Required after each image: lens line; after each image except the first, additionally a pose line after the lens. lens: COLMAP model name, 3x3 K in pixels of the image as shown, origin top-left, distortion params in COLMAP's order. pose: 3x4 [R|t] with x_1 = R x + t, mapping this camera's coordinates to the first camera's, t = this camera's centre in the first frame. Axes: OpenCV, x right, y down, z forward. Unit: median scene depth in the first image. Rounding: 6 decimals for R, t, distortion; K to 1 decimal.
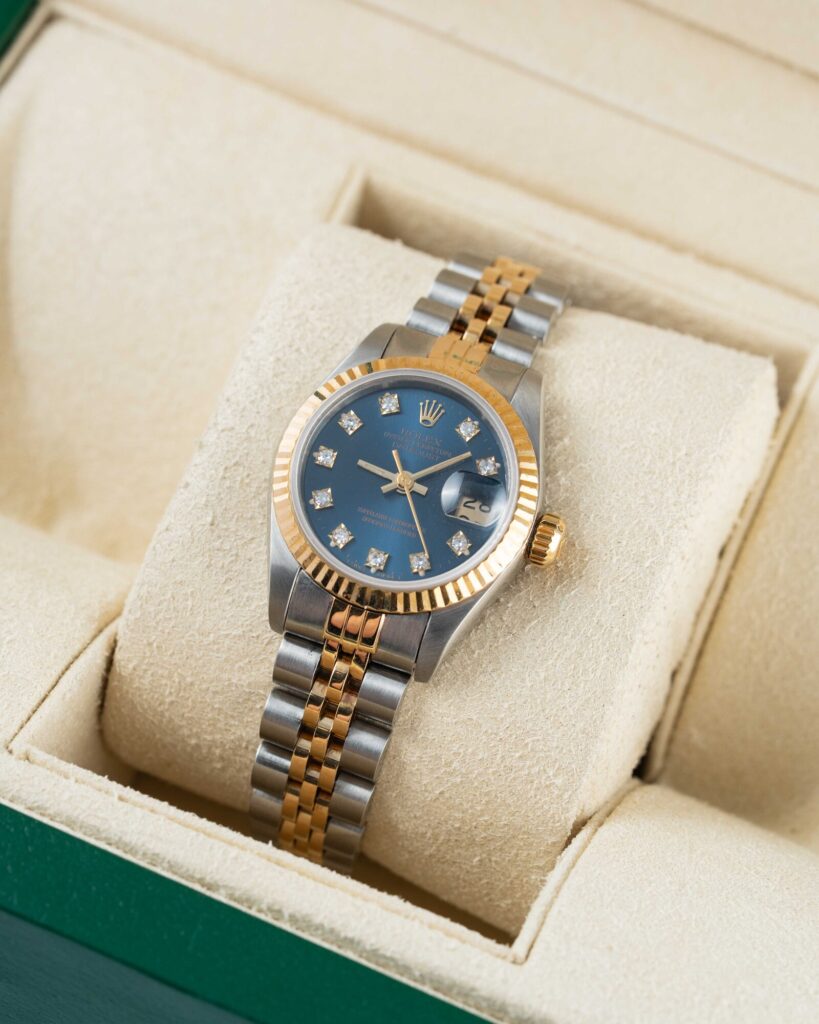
lens RADIAL K [[4454.9, 0, 409.5], [0, 4454.9, 512.0], [0, 0, 1]] dist [-0.002213, -5.784974]
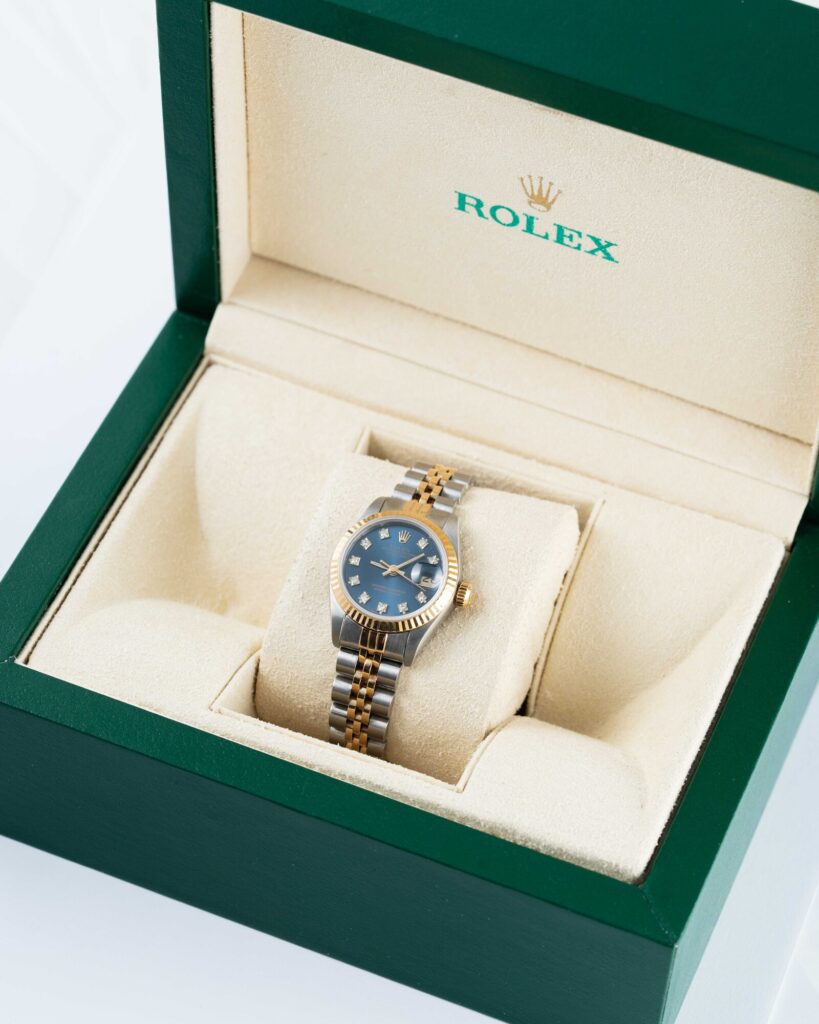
lens RADIAL K [[4454.9, 0, 409.5], [0, 4454.9, 512.0], [0, 0, 1]] dist [-0.002213, -5.784974]
pose [[0.997607, -0.062447, -0.029683, 0.068673], [0.059256, 0.993384, -0.098368, 0.168567], [0.035629, 0.096374, 0.994707, -1.051905]]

#### [WHAT TO DO]
Your copy should hold each line above exactly and no pictures at all.

#### [RESPONSE BOX]
Required after each image: lens line; after each image except the first, additionally a pose line after the lens. lens: COLMAP model name, 3x3 K in pixels of the image as shown, origin top-left, distortion params in COLMAP's order. pose: 3x4 [R|t] with x_1 = R x + t, mapping this camera's coordinates to the first camera's, t = this camera's centre in the first frame. Axes: OpenCV, x right, y down, z forward. Unit: median scene depth in the first image. Rounding: 6 decimals for R, t, distortion; K to 1 decimal.
lens RADIAL K [[4454.9, 0, 409.5], [0, 4454.9, 512.0], [0, 0, 1]] dist [-0.002213, -5.784974]
lens RADIAL K [[4454.9, 0, 409.5], [0, 4454.9, 512.0], [0, 0, 1]] dist [-0.002213, -5.784974]
pose [[0.997607, -0.062447, -0.029683, 0.068673], [0.059256, 0.993384, -0.098368, 0.168567], [0.035629, 0.096374, 0.994707, -1.051905]]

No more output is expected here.